======== Data records ========

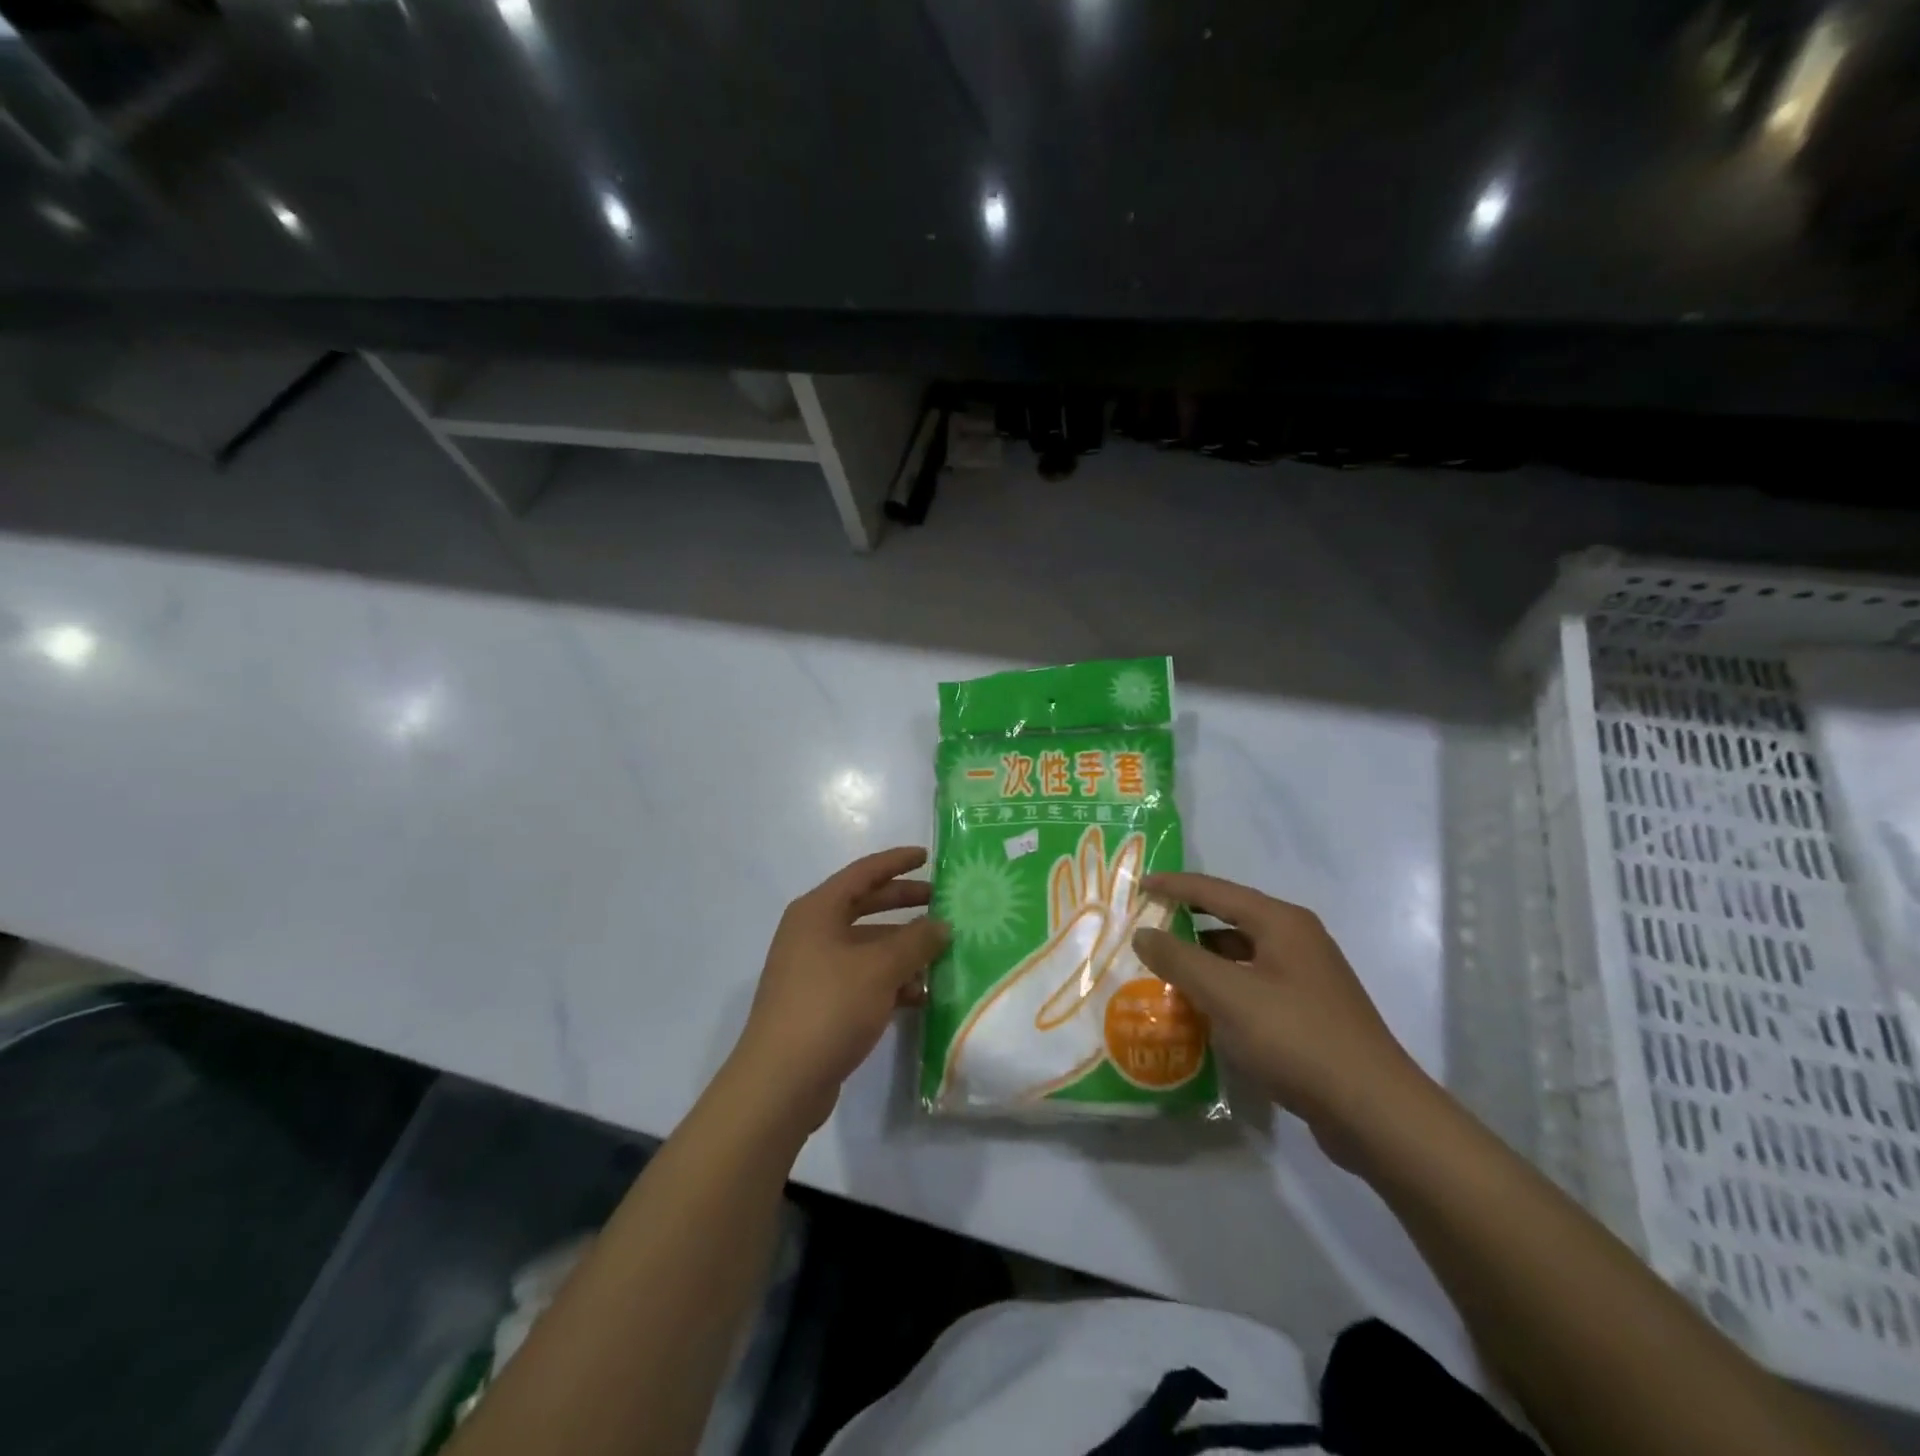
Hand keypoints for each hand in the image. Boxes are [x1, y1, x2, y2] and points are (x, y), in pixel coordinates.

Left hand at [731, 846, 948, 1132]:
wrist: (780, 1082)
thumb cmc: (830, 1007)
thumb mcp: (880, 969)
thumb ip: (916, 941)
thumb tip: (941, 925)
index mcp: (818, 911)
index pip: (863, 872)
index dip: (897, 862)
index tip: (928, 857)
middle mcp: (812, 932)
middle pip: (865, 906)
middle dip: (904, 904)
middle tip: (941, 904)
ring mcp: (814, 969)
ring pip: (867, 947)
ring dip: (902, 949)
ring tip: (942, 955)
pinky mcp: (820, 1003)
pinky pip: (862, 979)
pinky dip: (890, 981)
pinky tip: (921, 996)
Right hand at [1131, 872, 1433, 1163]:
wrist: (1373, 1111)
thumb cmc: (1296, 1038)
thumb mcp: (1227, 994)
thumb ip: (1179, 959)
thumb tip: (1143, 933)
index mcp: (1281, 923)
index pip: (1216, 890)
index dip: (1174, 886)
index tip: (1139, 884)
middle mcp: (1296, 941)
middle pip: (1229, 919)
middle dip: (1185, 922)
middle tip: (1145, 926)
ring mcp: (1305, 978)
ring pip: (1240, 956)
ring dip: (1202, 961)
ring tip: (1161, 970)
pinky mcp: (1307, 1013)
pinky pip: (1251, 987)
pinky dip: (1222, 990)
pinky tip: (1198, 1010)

========

Leave out the pictures and return the rest of the records exactly.

Hand keypoints for each hand in the image. Boxes are [x1, y1, x2, y2] and points are (x, y), in pixel coordinates.

Left hand at [731, 846, 948, 1132]:
wrist: (780, 1082)
thumb cmc: (830, 1007)
thumb mcp: (880, 969)
thumb ip: (916, 941)
thumb tip: (941, 925)
index mcp: (818, 911)
index pip: (863, 872)
index dip: (897, 862)
index tip: (928, 857)
middle mcp: (812, 932)
middle pip: (865, 906)
middle dip: (904, 904)
middle tip: (941, 904)
ring mcp: (814, 969)
ring pip: (867, 947)
ring dip: (902, 949)
ring tip: (942, 955)
pinky mcp: (820, 1003)
pinky pip: (862, 979)
pinky dip: (890, 981)
pinky tip: (921, 996)
Right hand at [1131, 872, 1433, 1163]:
wrist: (1373, 1111)
thumb cmc: (1296, 1038)
thumb mcp: (1227, 994)
thumb ip: (1179, 959)
thumb tip: (1143, 933)
index mcp: (1281, 923)
index pip: (1216, 890)
index dip: (1174, 886)
index tip: (1139, 884)
middle mcp: (1296, 941)
middle pip: (1229, 919)
middle dip: (1185, 922)
middle tip: (1145, 926)
ring mcp: (1305, 978)
ring pip: (1240, 956)
ring dip: (1202, 961)
ring tip: (1161, 970)
pinky mcp: (1307, 1013)
pinky pip: (1251, 987)
pinky dip: (1222, 990)
pinky tip: (1198, 1010)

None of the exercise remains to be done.